▸ Instructions to follow: Make your reply a word-for-word repeat of the records.

▸ Records supplied:
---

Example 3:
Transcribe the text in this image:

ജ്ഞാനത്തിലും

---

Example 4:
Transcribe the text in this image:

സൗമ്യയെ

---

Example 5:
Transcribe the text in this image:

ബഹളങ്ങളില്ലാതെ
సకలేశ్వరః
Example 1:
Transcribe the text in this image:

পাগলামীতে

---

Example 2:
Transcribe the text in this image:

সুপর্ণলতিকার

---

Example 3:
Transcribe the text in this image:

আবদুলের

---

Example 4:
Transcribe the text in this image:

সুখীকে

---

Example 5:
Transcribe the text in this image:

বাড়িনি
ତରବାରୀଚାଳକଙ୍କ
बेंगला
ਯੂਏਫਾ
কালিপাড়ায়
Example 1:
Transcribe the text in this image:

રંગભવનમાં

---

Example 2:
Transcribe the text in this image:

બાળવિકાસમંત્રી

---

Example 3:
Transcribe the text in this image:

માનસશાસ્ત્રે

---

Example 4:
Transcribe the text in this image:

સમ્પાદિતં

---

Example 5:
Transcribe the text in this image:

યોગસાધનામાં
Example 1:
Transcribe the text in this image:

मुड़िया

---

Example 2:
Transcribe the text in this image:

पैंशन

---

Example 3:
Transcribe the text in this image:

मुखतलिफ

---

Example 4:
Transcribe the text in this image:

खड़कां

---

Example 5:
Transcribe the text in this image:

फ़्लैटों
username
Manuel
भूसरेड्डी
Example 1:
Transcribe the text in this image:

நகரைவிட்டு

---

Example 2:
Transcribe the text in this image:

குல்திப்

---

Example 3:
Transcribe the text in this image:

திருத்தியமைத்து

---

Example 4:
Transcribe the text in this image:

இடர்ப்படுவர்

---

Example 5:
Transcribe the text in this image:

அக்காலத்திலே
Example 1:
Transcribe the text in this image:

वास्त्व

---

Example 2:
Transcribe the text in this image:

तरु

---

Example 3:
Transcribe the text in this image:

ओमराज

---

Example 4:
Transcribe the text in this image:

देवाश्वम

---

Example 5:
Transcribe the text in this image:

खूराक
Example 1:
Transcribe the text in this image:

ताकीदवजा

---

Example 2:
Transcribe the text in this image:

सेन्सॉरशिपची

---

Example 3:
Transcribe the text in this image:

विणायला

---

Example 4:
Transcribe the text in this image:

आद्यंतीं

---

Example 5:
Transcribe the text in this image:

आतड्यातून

▸ Result:
---

Example 3:
Transcribe the text in this image:

ജ്ഞാനത്തിലും

---

Example 4:
Transcribe the text in this image:

സൗമ്യയെ

---

Example 5:
Transcribe the text in this image:

ബഹളങ്ങളില്ലാതെ
సకలేశ్వరః
Example 1:
Transcribe the text in this image:

পাগলামীতে

---

Example 2:
Transcribe the text in this image:

সুপর্ণলতিকার

---

Example 3:
Transcribe the text in this image:

আবদুলের

---

Example 4:
Transcribe the text in this image:

সুখীকে

---

Example 5:
Transcribe the text in this image:

বাড়িনি
ତରବାରୀଚାଳକଙ୍କ
बेंगला
ਯੂਏਫਾ
কালিপাড়ায়
Example 1:
Transcribe the text in this image:

રંગભવનમાં

---

Example 2:
Transcribe the text in this image:

બાળવિકાસમંત્રી

---

Example 3:
Transcribe the text in this image:

માનસશાસ્ત્રે

---

Example 4:
Transcribe the text in this image:

સમ્પાદિતં

---

Example 5:
Transcribe the text in this image:

યોગસાધનામાં
Example 1:
Transcribe the text in this image:

मुड़िया

---

Example 2:
Transcribe the text in this image:

पैंशन

---

Example 3:
Transcribe the text in this image:

मुखतलिफ

---

Example 4:
Transcribe the text in this image:

खड़कां

---

Example 5:
Transcribe the text in this image:

फ़्लैटों
username
Manuel
भूसरेड्डी
Example 1:
Transcribe the text in this image:

நகரைவிட்டு

---

Example 2:
Transcribe the text in this image:

குல்திப்

---

Example 3:
Transcribe the text in this image:

திருத்தியமைத்து

---

Example 4:
Transcribe the text in this image:

இடர்ப்படுவர்

---

Example 5:
Transcribe the text in this image:

அக்காலத்திலே
Example 1:
Transcribe the text in this image:

वास्त्व

---

Example 2:
Transcribe the text in this image:

तरु

---

Example 3:
Transcribe the text in this image:

ओमराज

---

Example 4:
Transcribe the text in this image:

देवाश्वम

---

Example 5:
Transcribe the text in this image:

खूराक
Example 1:
Transcribe the text in this image:

ताकीदवजा

---

Example 2:
Transcribe the text in this image:

सेन्सॉरशिपची

---

Example 3:
Transcribe the text in this image:

विणायला

---

Example 4:
Transcribe the text in this image:

आद्यंतीं

---

Example 5:
Transcribe the text in this image:

आतड्यातून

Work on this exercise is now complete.